[SELECTED TEXT]
-*-*-

Raman spectroscopy can characterize size-related properties of semiconductor nanomaterials according to the change of Raman shift. When limited to physical mechanisms, it is often difficult to predict the size-dependent Raman shift of semiconductor nanomaterials. To predict the size-dependent Raman shift more accurately and efficiently, a simple and effective method was created, demonstrated, and achieved via the deep learning model. The deep learning model is implemented by multi-layer perceptron. For size-dependent Raman shifts of three common semiconductor nanomaterials (InP, Si, CeO2), the prediction error was 1.47%, 1.18%, and 0.58%, respectively. The research has practical value in material characterization and related engineering applications, where physical mechanisms are not the focus and building predictive models quickly is key.

-*-*-

[WHAT THE EXERCISE ASKS] In the passage on Raman shift prediction, what prediction error is reported for Si? The items that follow are not needed for the task.

-*-*-

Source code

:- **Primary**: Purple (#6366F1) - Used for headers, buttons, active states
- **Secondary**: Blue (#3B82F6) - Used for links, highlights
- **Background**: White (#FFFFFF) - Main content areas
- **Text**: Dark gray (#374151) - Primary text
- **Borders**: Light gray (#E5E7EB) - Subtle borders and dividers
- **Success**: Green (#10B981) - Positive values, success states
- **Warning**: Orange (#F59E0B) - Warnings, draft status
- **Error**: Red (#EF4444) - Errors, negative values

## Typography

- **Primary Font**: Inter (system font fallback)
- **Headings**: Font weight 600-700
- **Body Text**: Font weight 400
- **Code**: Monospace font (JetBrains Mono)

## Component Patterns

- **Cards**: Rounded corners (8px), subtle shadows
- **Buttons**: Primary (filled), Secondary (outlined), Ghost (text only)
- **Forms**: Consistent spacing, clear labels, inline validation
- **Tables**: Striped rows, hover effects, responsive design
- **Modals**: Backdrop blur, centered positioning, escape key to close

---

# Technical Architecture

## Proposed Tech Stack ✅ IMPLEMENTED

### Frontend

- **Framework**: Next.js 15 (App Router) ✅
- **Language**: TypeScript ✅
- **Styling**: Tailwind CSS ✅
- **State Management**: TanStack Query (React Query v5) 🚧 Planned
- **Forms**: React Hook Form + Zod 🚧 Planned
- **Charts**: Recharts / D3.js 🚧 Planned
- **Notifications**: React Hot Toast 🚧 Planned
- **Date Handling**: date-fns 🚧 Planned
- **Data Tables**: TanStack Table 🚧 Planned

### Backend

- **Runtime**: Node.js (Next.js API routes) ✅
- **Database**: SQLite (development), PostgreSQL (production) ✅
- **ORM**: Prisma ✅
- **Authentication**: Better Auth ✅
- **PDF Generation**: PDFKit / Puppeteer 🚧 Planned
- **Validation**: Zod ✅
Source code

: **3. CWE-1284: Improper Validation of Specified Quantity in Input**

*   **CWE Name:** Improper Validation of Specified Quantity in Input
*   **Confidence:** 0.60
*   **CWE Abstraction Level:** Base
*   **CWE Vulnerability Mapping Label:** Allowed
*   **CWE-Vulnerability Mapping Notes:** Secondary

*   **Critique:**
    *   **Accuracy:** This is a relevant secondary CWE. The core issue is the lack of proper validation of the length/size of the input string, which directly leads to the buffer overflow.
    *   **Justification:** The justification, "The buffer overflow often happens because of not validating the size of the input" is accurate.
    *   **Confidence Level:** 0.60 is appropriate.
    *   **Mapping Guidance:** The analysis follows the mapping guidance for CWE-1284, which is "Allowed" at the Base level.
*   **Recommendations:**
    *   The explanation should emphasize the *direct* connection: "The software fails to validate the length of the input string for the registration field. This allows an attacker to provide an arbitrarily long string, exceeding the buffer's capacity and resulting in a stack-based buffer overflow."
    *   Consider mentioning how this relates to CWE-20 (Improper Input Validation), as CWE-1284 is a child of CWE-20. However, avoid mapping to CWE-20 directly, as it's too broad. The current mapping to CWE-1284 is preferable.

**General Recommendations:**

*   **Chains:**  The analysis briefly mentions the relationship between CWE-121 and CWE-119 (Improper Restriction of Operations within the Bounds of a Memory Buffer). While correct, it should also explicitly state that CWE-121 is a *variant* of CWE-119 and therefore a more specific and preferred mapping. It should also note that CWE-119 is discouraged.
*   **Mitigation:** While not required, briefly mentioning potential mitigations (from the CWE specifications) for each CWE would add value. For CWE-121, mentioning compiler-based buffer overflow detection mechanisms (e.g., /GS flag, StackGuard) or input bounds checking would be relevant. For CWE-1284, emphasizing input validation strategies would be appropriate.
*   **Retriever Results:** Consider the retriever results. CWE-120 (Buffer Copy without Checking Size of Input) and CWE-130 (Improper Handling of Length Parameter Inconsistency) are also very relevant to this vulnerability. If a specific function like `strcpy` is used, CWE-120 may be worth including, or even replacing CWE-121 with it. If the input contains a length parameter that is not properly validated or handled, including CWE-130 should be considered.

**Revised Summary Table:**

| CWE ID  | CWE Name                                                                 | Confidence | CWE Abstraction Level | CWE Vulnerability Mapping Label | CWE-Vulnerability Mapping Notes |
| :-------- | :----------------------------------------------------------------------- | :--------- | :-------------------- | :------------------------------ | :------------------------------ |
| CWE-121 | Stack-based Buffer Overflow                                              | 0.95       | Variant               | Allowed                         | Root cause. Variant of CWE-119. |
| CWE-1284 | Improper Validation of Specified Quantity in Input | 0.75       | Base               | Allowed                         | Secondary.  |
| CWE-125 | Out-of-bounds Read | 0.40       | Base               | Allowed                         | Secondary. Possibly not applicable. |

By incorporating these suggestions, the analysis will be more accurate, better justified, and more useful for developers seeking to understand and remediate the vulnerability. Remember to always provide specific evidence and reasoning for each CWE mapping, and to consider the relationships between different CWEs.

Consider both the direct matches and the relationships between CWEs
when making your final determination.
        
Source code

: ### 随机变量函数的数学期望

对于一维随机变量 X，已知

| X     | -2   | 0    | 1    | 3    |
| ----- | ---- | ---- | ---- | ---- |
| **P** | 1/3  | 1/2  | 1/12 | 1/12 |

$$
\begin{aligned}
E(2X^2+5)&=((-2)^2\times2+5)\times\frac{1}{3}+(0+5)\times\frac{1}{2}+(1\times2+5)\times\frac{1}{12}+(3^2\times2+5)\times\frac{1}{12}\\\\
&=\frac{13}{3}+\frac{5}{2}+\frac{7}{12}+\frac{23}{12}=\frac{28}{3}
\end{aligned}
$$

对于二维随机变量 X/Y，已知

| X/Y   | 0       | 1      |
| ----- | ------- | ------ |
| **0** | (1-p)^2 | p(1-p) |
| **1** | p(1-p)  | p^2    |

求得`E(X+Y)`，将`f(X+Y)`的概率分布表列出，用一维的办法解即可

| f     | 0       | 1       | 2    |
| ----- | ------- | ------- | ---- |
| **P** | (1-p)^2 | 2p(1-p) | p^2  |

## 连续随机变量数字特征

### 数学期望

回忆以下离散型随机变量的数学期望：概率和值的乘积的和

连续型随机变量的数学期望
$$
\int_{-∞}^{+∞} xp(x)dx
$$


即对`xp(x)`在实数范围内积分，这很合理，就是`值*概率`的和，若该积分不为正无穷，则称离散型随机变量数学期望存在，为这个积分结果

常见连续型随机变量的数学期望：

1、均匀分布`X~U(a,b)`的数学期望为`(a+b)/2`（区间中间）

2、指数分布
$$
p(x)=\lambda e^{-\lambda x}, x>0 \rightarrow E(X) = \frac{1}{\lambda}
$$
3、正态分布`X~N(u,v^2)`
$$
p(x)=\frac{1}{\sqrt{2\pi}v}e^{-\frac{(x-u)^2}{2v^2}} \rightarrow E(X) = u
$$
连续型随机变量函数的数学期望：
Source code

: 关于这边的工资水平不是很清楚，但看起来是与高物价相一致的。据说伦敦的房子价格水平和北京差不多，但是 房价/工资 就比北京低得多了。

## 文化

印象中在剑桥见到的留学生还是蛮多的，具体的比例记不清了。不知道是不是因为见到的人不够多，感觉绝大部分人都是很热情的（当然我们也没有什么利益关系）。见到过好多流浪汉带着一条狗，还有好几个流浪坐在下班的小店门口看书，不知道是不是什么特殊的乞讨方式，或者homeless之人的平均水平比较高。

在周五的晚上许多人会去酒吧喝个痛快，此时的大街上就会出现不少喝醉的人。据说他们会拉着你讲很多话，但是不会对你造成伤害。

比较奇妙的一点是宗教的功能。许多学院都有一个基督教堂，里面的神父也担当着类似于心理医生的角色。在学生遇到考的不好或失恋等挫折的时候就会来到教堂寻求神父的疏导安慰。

-*-*-

[RESPONSE TO THIS EXERCISE] 1.18%